Guest author Scott Gerber is founder of the Young Entrepreneur Council.
Let’s face it: acquisitions are stressful. From audits and fine print to non-competes and company culture, there are many details to navigate before either making an acquisition or being acquired. Add your competitor into the mix, and things can get complicated.
To make sure you’re making the right decision when you acquire a competitor, I asked 10 entrepreneurs from the Young Entrepreneur Council (YEC) what one piece of advice they would give an entrepreneur in this situation.
Have A Narrowly Defined Non-Compete Provision
We have helped with dozens of acquisitions, and one of the biggest issues is whether the seller will be prohibited from participating in competing ventures. If you are looking to acquire a competitor, pay particular attention not only to the duration and geographic scope of the non-compete restrictions, but also the definition of a “competing venture.”
The very last thing you want to do is to provide the jet fuel for your competitor’s next venture, particularly if that new venture will hurt the business you just acquired.
Don’t Be Afraid To Listen
I have only acquired one competitor in the past. When I approached the subject with them, we sat down at a table. I asked him if he’d be interested in selling and just listened. I literally asked 2-3 questions in 2-3 hours. I just listened and he told me everything I needed to know to be able to get the best price possible.

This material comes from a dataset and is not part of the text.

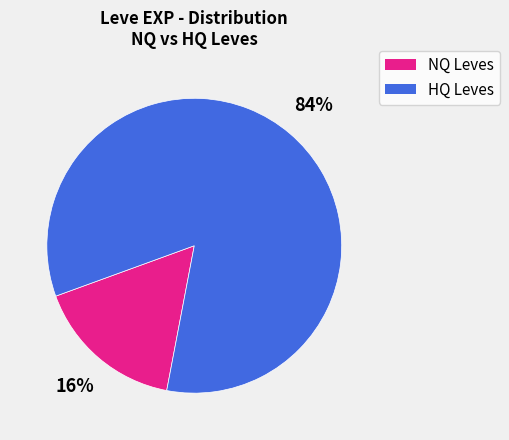

To the nearest percent, what is the average slice percentage?

50%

Being able to sit and listen is hard. Ask a question and wait for their answer. Don’t be afraid of silence. After I asked that question, he took almost 2 minutes to answer (silence). I learned some things that I would have never known had I been asking tons of questions.
Do Your Due Diligence
Assuming that you’re already in tentative agreement, make sure that you have a very good understanding of the competitor’s financial position (accounting records should be prepared in accordance with GAAP), tangible and intangible assets, corporate governance, contracts covering business partnerships, legal records and founder agreements, plus HR documentation.

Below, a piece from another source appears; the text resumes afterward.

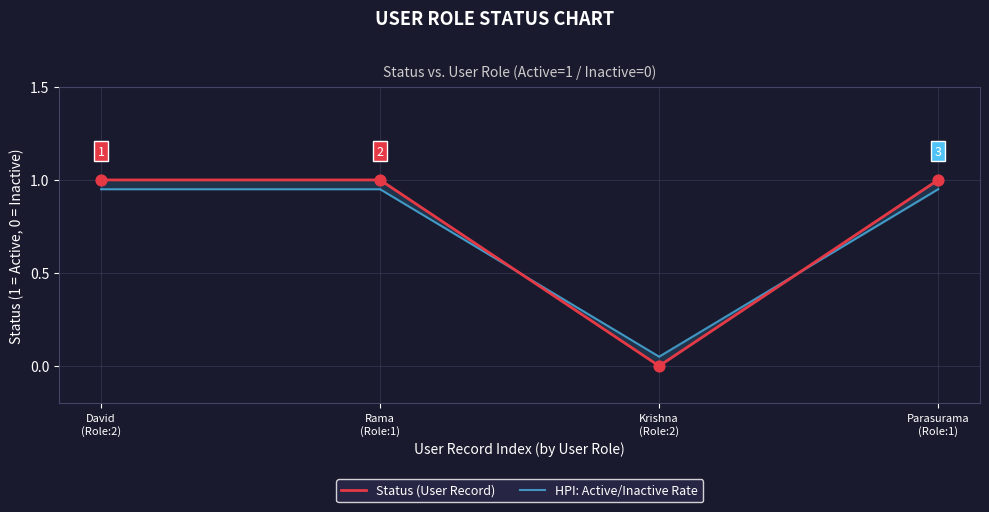

Which series has the largest Y range (max minus min)?

Status (User Record)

—David Ehrenberg, Early Growth Financial Services
Do A Technology Audit
Before acquiring a competitor, or any company for that matter, make sure to do a comprehensive technology audit to make sure that the technical know-how and assets will indeed be transferrable and easy to integrate with your existing technology. This audit usually comes as part of a due diligence process after you sign preliminary paperwork, so make sure to really dive into the details and ask all the technical questions upfront so there is no ambiguity over the value it will bring after the acquisition is complete.
Ask Yourself, “Will It Help My User Base?”
Your revenue comes from your users, period. Does acquiring the competitor whose business you’re considering buying actually help them? Does it deliver value to them? The last thing you want to do is alienate or confuse your existing client base.
In a related vein, ask yourself if the competitor’s users will be loyal to your company, or if you’ll lose them as well. You can always build up the flow of business again, but an acquisition that makes you lose months or years of accumulated goodwill from your existing and new customer base might have a much higher cost than just the money you pay for the other company.
Consider All Of The Details
You need to evaluate the pros and cons of the acquisition. You also need to assess how many acquisitions in your space have been successful and added real value to the company’s bottom line.
There are several factors to consider: corporate cultures, technology platforms, integration process and timeline. Why am I considering this specific acquisition and is this something that I can do cheaper and easier in-house?
You also need to consider employee attrition (both physical and mental). Even if acquired employees are subject to lock-up agreements and contracts, this does not preclude them from mentally checking out.
Trust Your Advisors
Acquiring a competitor is sexy. You immediately become the big fish. Because it’s such an exciting time, the details of the deal often are ignored. Getting the opinions of outsiders and looking at the facts can help temper your emotions. Trust your advisors, and do twice the due diligence you think is necessary.
Look At The Motives
Determine the real reason the company is for sale. That might be that the founder made so much money that he wants to retire and spend time with his family, but often that is not the case. People sugarcoat the facts, and it’s often not until too late that you discover a fatal flaw. A customer list alone is not reason enough to acquire, whereas trade secrets, IP and exceptional talent are.
Stick to the Cold Hard Facts
Entrepreneurs are very sensitive about their business. They may not necessarily lie, but they will always tell the best version of the truth. Do not listen to stories or relationships, and stick to the cold hard facts.
Make sure to have a third-party independent auditor go through the books. Meet with employees to get a good feel for the operation. Do not have confirmation bias and believe what you are told without the facts to verify.
Look For A Good Culture Fit
Make sure there is a culture fit and that everyone is on the same page. Even if you acquire the company for its product or its customers, the success of the acquisition will ultimately come down to how well the two teams merge together. Before making any final agreements, talk about what the future will look like, get both executive teams on board with the vision and make sure this attitude trickles down to all employees.